▶ **Exercise brief**
Print out the entries, word for word.

▶ **Source data**

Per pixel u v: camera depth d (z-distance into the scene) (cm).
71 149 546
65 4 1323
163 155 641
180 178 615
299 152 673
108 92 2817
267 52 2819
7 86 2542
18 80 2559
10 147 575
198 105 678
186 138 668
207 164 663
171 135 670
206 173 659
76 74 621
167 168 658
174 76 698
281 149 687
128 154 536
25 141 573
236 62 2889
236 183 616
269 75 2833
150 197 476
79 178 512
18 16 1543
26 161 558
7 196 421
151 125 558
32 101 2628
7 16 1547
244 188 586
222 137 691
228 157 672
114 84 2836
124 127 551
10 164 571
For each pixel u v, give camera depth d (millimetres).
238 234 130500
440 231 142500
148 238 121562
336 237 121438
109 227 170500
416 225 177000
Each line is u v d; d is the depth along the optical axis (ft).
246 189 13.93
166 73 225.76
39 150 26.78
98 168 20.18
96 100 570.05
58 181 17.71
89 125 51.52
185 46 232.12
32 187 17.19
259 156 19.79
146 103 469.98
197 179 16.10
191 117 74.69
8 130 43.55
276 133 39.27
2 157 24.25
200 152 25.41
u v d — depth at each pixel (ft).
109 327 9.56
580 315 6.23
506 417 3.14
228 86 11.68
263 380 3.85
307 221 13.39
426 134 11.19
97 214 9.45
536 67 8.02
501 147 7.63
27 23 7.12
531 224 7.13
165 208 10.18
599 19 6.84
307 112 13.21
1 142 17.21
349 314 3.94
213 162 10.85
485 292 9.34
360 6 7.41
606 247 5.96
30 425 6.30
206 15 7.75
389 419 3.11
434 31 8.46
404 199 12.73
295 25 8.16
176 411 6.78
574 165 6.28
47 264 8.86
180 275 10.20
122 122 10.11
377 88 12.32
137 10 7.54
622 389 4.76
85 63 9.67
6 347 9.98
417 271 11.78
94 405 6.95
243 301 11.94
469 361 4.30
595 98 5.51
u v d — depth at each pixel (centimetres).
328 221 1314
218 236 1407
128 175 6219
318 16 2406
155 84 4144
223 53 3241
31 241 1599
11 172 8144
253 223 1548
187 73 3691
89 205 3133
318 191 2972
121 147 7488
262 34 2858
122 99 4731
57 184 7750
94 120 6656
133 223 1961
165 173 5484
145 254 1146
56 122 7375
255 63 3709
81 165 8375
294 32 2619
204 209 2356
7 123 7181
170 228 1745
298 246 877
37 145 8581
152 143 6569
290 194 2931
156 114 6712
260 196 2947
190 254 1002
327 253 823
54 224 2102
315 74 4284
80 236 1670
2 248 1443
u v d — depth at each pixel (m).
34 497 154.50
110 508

▶ **Output for this task**
Per pixel u v: camera depth d (z-distance into the scene) (cm).
71 149 546
65 4 1323
163 155 641
180 178 615
299 152 673
108 92 2817
267 52 2819
7 86 2542
18 80 2559
10 147 575
198 105 678
186 138 668
207 164 663
171 135 670
206 173 659
76 74 621
167 168 658
174 76 698
281 149 687
128 154 536
25 141 573
236 62 2889
236 183 616
269 75 2833
150 197 476
79 178 512
18 16 1543
26 161 558
7 196 421
151 125 558
32 101 2628
7 16 1547
244 188 586
222 137 691
228 157 672
114 84 2836
124 127 551
10 164 571
For each pixel u v, give camera depth d (millimetres).
238 234 130500
440 231 142500
148 238 121562
336 237 121438
109 227 170500
416 225 177000
Each line is u v d; d is the depth along the optical axis (ft).
246 189 13.93
166 73 225.76
39 150 26.78
98 168 20.18
96 100 570.05
58 181 17.71
89 125 51.52
185 46 232.12
32 187 17.19
259 156 19.79
146 103 469.98
197 179 16.10
191 117 74.69
8 130 43.55
276 133 39.27
2 157 24.25
200 152 25.41
u v d — depth at each pixel (ft).
109 327 9.56
580 315 6.23
506 417 3.14
228 86 11.68
263 380 3.85
307 221 13.39
426 134 11.19
97 214 9.45
536 67 8.02
501 147 7.63
27 23 7.12
531 224 7.13
165 208 10.18
599 19 6.84
307 112 13.21
1 142 17.21
349 314 3.94
213 162 10.85
485 292 9.34
360 6 7.41
606 247 5.96
30 425 6.30
206 15 7.75
389 419 3.11
434 31 8.46
404 199 12.73
295 25 8.16
176 411 6.78
574 165 6.28
47 264 8.86
180 275 10.20
122 122 10.11
377 88 12.32
137 10 7.54
622 389 4.76
85 63 9.67
6 347 9.98
417 271 11.78
94 405 6.95
243 301 11.94
469 361 4.30
595 98 5.51
u v d — depth at each pixel (centimetres).
328 221 1314
218 236 1407
128 175 6219
318 16 2406
155 84 4144
223 53 3241
31 241 1599
11 172 8144
253 223 1548
187 73 3691
89 205 3133
318 191 2972
121 147 7488
262 34 2858
122 99 4731
57 184 7750
94 120 6656
133 223 1961
165 173 5484
145 254 1146
56 122 7375
255 63 3709
81 165 8375
294 32 2619
204 209 2356
7 123 7181
170 228 1745
298 246 877
37 145 8581
152 143 6569
290 194 2931
156 114 6712
260 196 2947
190 254 1002
327 253 823
54 224 2102
315 74 4284
80 236 1670
2 248 1443
u v d — depth at each pixel (m).
34 497 154.50
110 508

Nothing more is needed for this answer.